Not so much forgotten, but more a case of you have to ignore something for a simple analysis like this. For example, a fully unlocked Vega 20 (as used in the Raden Instinct M160) has pretty much the same FP16, FP32, and FP64 throughput as a GV100, but the latter obviously has the tensor cores which can be used in parallel with the shader units. However, they do an FP16 multiplication, followed by an FP32 addition, so it's not a case of just adding the numbers all together.
With regards to the tensor and RT cores, it's worth nothing that a TU116 is 284 mm2 and the TU106 is 445 mm2 in area; the former has 24 SMs to the latter's 36, so if one scales the TU116 by a factor of 36/24 then its area becomes 426 mm2. Of course, the TU116 has no RT core or the 4 sets of Tensor cores per SM that the TU106 has, but they've been replaced by 4 sets of 32 FP16 ALUs. The TU116 also has 2 fewer memory controllers, but the rest of the architectural layout (TPC and GPC count) is the same in the two chips, so the the extra 19 mm2 of die space accounts for the 2 memory controllers and the size difference between the tensor+RT cores versus the banks of FP16 ALUs.

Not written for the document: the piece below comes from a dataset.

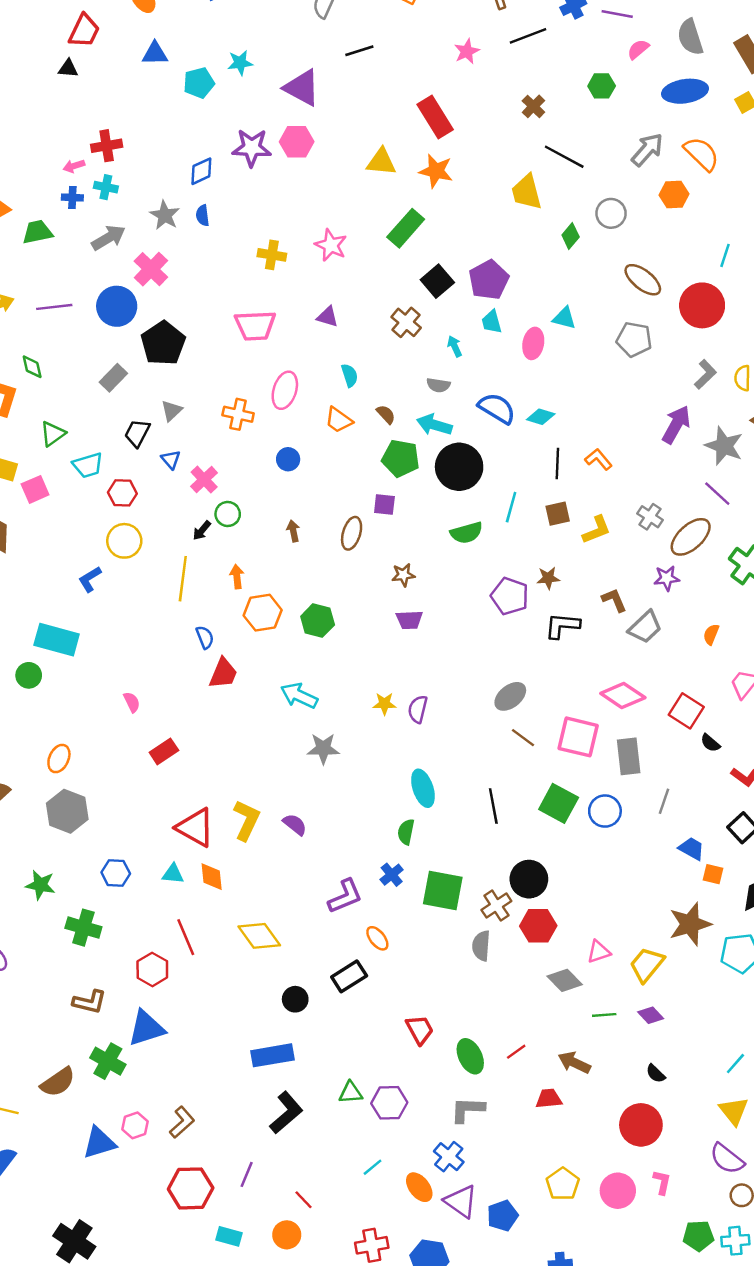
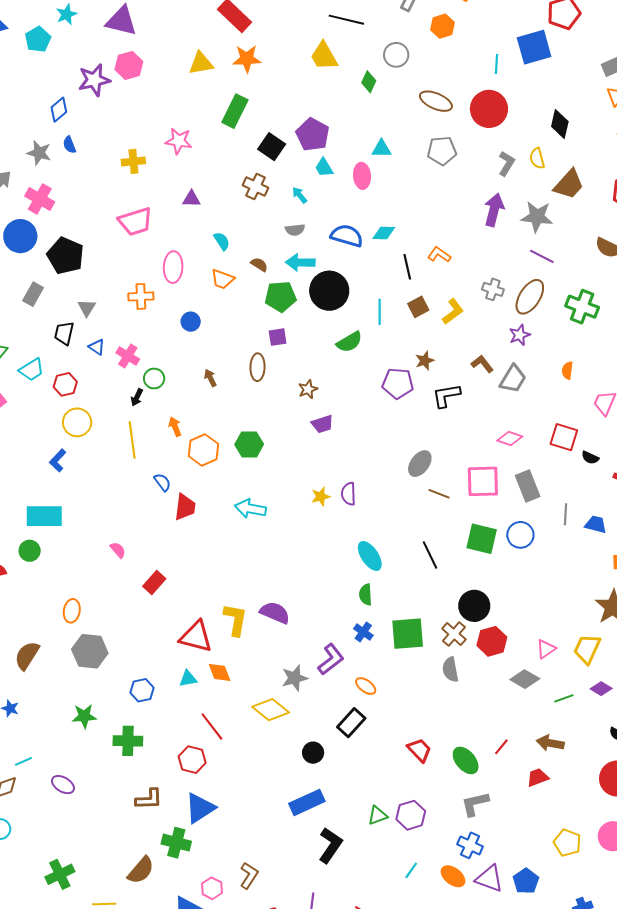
pink diamond: (623, 695) -> (510, 438), size x0.7
gray star: (323, 749) -> (295, 678), moved
purple semicircle: (295, 824) -> (275, 613), size x1.4
blue trapezoid: (692, 849) -> (596, 524), moved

So how big are the tensor and RT cores? Well, if you take a die shot of the TU102, you can hack out a rough estimate:
This is 754 mm2 of die area, and architecturally has the following layout:
Now assuming the 2nd and 3rd images are accurate layout representations of the die shot, SM units are roughly 12 mm2 each and RT cores account for 0.6 mm2 of that or 5%. Working out which sector in the die image are the tensor cores is harder, but a total guess puts it around the same as the RT block.
So in total, the tensor and RT cores account for (very, very,
very approximately) 12% of the whole die. If such guessing is fairly close to the mark, then removing these units from the analysis would shift the position of the Turing and Volta chips, but not by that much.
You do make a good point about the inclusion of the HBM affecting the die size figures (I.e. AMD's Fiji and Vega, Nvidia's GV100), so I'll have a look at some die images and estimate the actual GPU sizes - I'll post updated graphics in this thread to see what change this has.
Edit: Here are the adjusted graphs for the removal of HBM with die area. TDP values remain the same, as they are for the whole card, but it's not been possible to adjust the transistor count as it's not clear whether AMD or Nvidia include the HBM's transistors in the total count.
The Vega 20 chip is missing off the 2nd graph because it's GLOPs per unit die area comes to a value of 101, so it's way above the rest. The actual Vega 20 chip is pretty small:
The HBM itself actually has more die area than the GPU.